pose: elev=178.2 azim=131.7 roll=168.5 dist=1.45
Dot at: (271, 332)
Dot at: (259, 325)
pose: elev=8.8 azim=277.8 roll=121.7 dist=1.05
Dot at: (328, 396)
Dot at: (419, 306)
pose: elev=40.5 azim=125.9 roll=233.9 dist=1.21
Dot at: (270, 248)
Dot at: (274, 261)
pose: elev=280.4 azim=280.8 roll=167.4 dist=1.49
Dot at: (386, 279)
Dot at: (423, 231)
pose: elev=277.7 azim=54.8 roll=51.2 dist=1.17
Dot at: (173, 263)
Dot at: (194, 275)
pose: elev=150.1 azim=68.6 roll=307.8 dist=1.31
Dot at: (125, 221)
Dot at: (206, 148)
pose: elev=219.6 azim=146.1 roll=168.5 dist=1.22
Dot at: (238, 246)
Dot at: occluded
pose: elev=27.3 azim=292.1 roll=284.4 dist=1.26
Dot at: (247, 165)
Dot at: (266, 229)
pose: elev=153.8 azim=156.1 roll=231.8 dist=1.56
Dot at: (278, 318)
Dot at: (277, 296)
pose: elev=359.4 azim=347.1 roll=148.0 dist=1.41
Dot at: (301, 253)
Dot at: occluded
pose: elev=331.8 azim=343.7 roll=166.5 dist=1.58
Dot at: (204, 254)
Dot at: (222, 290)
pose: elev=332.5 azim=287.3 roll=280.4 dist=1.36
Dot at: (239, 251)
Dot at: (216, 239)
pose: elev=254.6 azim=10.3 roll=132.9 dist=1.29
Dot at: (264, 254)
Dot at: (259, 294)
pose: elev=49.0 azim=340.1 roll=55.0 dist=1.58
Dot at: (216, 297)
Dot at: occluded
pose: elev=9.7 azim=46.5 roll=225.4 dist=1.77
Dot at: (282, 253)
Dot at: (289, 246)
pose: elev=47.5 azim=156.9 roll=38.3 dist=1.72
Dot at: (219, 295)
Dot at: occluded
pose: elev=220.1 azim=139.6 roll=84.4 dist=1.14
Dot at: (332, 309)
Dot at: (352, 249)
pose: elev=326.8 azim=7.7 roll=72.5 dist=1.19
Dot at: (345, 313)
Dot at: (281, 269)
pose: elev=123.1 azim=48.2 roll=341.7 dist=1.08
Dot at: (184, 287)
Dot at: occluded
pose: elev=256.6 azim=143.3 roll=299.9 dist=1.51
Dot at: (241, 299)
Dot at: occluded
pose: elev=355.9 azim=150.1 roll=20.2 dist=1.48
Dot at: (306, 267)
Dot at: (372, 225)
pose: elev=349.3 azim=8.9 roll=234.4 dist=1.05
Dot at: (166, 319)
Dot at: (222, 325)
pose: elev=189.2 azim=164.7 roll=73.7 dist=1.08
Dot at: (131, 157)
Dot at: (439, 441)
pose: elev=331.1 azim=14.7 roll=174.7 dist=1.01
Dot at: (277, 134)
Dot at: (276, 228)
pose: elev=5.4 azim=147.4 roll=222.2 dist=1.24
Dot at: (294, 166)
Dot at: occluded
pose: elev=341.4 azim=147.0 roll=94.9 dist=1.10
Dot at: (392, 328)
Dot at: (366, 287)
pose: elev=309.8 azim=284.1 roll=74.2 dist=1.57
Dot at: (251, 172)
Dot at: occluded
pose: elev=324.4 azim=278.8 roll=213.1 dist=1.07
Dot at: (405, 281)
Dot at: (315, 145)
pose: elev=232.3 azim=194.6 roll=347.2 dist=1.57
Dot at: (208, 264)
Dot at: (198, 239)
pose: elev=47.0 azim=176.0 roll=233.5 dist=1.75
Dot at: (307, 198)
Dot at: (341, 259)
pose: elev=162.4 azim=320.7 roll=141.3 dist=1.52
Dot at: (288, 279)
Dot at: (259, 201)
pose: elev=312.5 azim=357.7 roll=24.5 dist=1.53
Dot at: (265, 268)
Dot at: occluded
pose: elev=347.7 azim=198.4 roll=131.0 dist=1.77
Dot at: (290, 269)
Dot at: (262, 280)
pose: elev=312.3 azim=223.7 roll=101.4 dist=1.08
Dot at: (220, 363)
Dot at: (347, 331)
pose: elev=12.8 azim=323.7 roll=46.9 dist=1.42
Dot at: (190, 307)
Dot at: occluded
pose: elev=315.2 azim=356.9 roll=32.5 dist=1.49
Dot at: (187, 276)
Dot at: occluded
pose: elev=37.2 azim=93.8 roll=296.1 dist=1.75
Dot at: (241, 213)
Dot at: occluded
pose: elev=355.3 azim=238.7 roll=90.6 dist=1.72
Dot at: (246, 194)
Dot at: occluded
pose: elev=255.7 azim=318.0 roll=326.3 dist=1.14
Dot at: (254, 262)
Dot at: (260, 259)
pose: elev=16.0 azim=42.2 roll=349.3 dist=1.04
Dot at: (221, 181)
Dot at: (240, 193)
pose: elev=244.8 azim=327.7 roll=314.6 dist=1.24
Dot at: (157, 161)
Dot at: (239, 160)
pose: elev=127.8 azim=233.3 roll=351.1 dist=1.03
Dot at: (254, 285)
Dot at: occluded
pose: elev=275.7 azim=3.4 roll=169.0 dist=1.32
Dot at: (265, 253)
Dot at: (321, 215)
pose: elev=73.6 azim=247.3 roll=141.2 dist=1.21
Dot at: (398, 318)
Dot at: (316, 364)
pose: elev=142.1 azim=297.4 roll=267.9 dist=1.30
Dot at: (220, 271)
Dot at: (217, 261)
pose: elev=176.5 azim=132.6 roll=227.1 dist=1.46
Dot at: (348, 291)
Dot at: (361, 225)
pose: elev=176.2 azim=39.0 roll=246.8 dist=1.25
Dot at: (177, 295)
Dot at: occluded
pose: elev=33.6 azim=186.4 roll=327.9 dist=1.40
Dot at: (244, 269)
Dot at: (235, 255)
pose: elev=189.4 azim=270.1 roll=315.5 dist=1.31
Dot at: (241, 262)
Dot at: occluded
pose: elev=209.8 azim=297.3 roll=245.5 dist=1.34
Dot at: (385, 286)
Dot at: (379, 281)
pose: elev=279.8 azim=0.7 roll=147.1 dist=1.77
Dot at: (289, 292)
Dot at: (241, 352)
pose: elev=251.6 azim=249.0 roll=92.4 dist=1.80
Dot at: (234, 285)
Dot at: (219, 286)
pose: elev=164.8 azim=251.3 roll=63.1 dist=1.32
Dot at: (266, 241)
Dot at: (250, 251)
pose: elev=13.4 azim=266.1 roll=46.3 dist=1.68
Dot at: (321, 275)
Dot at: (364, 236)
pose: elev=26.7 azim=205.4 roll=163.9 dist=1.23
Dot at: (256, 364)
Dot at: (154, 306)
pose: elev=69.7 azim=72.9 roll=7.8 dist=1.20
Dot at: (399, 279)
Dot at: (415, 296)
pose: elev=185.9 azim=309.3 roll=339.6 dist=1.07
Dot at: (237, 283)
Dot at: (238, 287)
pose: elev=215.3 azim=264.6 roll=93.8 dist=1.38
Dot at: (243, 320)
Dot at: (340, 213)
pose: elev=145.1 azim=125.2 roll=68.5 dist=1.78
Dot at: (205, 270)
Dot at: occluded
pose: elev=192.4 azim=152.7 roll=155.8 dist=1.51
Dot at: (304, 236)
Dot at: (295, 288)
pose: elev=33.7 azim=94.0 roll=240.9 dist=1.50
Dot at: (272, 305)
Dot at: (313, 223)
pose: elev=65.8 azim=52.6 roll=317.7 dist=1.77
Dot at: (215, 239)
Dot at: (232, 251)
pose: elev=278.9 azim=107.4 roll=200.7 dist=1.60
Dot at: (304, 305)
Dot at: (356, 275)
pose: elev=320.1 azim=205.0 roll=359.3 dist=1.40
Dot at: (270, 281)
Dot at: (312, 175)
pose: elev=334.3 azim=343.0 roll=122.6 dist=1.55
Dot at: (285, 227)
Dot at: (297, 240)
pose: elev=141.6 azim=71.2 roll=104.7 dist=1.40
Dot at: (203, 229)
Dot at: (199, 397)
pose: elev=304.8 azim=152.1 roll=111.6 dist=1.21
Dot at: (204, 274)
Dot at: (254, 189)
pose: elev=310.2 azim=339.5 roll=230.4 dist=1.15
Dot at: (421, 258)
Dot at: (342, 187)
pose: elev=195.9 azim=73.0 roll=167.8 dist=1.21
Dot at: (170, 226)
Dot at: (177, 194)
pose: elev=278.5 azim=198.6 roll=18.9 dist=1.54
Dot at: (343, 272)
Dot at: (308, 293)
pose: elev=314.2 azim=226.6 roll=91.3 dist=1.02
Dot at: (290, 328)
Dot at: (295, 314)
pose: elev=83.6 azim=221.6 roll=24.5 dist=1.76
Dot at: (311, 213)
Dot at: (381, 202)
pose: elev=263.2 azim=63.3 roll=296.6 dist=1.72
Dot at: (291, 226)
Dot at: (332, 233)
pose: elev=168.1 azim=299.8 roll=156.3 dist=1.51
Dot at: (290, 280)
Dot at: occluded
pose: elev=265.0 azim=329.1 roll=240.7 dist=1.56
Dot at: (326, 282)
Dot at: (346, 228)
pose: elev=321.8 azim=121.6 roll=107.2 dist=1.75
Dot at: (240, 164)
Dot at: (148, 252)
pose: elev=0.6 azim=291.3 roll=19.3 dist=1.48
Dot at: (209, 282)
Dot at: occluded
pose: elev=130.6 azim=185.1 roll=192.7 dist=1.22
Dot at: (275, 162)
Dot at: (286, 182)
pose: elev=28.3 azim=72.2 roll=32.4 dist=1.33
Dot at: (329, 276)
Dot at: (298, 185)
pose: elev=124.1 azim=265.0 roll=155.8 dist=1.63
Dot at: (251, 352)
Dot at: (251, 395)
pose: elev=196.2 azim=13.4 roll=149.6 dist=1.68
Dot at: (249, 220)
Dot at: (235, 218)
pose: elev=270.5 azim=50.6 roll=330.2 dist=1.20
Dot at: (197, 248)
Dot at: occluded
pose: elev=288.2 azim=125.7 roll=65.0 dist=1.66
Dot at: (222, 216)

-------------------------

题目
请原样返回从包含“pose: elev=27.3 azim=292.1”的那一行开始、到包含“Dot at: (222, 325)”的那一行为止的所有行，首尾两行都算在内。

正确输出
pose: elev=27.3 azim=292.1 roll=284.4 dist=1.26
Dot at: (247, 165)
Dot at: (266, 229)
pose: elev=153.8 azim=156.1 roll=231.8 dist=1.56
Dot at: (278, 318)
Dot at: (277, 296)
pose: elev=359.4 azim=347.1 roll=148.0 dist=1.41
Dot at: (301, 253)
Dot at: occluded
pose: elev=331.8 azim=343.7 roll=166.5 dist=1.58
Dot at: (204, 254)
Dot at: (222, 290)
pose: elev=332.5 azim=287.3 roll=280.4 dist=1.36
Dot at: (239, 251)
Dot at: (216, 239)
pose: elev=254.6 azim=10.3 roll=132.9 dist=1.29
Dot at: (264, 254)
Dot at: (259, 294)
pose: elev=49.0 azim=340.1 roll=55.0 dist=1.58
Dot at: (216, 297)
Dot at: occluded
pose: elev=9.7 azim=46.5 roll=225.4 dist=1.77
Dot at: (282, 253)
Dot at: (289, 246)
pose: elev=47.5 azim=156.9 roll=38.3 dist=1.72
Dot at: (219, 295)
Dot at: occluded
pose: elev=220.1 azim=139.6 roll=84.4 dist=1.14
Dot at: (332, 309)
Dot at: (352, 249)
pose: elev=326.8 azim=7.7 roll=72.5 dist=1.19
Dot at: (345, 313)
Dot at: (281, 269)
pose: elev=123.1 azim=48.2 roll=341.7 dist=1.08
Dot at: (184, 287)
Dot at: occluded
pose: elev=256.6 azim=143.3 roll=299.9 dist=1.51
Dot at: (241, 299)
Dot at: occluded
pose: elev=355.9 azim=150.1 roll=20.2 dist=1.48
Dot at: (306, 267)
Dot at: (372, 225)
pose: elev=349.3 azim=8.9 roll=234.4 dist=1.05
Dot at: (166, 319)
Dot at: (222, 325)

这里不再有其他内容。